**Required work**
Where does the word "also" show up in the data? Please find each such line and copy it.

=-=-=-=-=

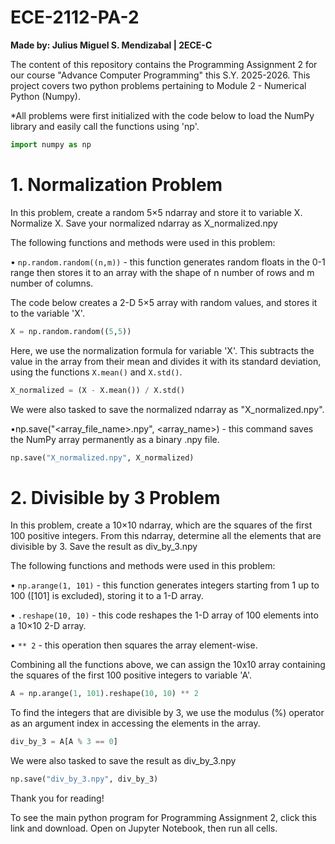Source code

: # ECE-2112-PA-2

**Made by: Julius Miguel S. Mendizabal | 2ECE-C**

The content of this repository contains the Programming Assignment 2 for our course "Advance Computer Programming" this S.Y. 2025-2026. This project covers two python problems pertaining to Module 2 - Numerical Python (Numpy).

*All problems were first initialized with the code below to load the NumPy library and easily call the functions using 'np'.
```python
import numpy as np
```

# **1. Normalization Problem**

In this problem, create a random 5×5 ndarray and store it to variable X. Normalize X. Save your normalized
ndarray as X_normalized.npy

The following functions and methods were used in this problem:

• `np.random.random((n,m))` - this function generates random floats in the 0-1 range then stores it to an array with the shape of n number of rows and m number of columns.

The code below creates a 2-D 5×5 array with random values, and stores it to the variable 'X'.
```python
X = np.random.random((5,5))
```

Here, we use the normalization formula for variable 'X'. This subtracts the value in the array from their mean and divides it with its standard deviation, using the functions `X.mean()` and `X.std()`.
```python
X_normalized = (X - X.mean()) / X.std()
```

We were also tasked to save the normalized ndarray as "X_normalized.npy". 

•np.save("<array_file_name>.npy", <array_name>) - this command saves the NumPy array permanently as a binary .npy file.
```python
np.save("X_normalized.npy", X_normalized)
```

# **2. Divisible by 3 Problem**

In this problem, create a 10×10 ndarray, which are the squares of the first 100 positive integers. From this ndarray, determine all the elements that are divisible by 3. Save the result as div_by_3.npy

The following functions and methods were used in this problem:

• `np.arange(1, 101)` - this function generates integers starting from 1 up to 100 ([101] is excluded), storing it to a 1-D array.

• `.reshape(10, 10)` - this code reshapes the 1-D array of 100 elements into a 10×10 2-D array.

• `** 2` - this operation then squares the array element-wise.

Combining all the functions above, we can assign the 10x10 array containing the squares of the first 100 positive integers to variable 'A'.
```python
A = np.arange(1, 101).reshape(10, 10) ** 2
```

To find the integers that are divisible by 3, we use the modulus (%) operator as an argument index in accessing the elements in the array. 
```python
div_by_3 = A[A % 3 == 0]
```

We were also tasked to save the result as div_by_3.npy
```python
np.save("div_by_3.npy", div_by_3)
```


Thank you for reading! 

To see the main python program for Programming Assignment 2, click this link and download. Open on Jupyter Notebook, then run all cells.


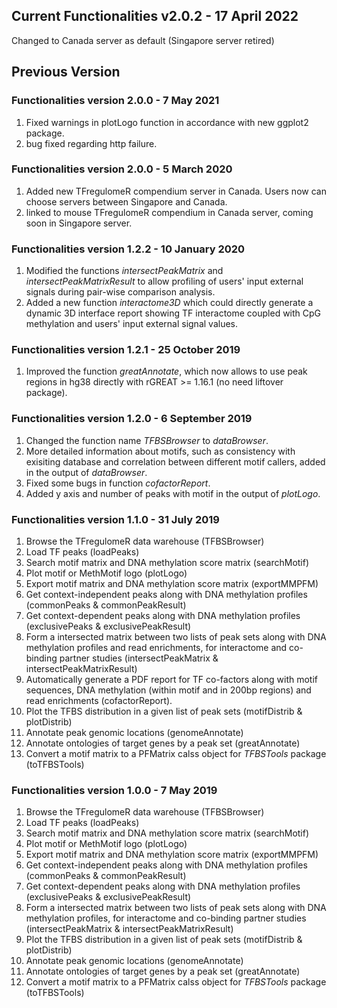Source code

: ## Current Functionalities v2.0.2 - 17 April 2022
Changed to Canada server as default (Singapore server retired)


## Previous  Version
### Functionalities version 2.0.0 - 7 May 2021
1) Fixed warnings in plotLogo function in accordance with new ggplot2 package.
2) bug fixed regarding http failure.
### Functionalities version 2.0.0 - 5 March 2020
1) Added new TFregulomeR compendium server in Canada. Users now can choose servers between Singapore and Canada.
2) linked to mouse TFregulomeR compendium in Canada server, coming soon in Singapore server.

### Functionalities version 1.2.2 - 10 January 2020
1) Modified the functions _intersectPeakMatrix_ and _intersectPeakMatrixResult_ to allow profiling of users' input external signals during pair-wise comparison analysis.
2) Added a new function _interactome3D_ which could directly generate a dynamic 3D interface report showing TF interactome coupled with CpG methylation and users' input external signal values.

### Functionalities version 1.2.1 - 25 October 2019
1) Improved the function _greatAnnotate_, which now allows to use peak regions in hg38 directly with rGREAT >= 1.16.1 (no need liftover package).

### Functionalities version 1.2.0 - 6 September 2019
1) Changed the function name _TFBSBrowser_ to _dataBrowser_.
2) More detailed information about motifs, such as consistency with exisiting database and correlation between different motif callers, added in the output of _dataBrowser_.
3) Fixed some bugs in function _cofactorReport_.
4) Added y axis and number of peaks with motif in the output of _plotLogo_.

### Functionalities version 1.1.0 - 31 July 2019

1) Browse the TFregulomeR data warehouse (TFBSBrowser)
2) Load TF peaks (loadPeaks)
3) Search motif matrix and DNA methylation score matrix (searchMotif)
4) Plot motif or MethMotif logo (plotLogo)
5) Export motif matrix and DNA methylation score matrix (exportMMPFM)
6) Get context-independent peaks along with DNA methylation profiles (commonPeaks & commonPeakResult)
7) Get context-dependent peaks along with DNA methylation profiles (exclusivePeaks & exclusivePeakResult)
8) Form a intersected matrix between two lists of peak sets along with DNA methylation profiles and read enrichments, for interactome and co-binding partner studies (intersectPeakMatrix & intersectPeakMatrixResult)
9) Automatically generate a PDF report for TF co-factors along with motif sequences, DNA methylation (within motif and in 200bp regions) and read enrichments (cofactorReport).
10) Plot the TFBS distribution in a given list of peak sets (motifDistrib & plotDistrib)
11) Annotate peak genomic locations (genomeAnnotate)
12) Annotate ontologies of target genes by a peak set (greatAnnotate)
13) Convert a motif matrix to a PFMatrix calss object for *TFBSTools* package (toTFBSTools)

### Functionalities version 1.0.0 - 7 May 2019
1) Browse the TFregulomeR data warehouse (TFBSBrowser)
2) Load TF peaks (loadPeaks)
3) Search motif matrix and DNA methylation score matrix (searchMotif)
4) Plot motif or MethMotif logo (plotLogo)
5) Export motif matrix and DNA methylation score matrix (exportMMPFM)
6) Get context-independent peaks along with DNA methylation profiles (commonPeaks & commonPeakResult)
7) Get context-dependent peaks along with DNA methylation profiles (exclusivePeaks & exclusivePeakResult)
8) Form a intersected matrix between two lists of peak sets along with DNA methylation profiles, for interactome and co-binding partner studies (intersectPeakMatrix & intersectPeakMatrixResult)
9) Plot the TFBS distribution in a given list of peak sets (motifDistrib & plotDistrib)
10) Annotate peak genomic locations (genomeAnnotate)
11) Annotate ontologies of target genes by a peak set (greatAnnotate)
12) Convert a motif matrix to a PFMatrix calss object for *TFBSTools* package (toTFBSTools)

=-=-=-=-=

**Problem solution**
We were also tasked to save the normalized ndarray as "X_normalized.npy". 
We were also tasked to save the result as div_by_3.npy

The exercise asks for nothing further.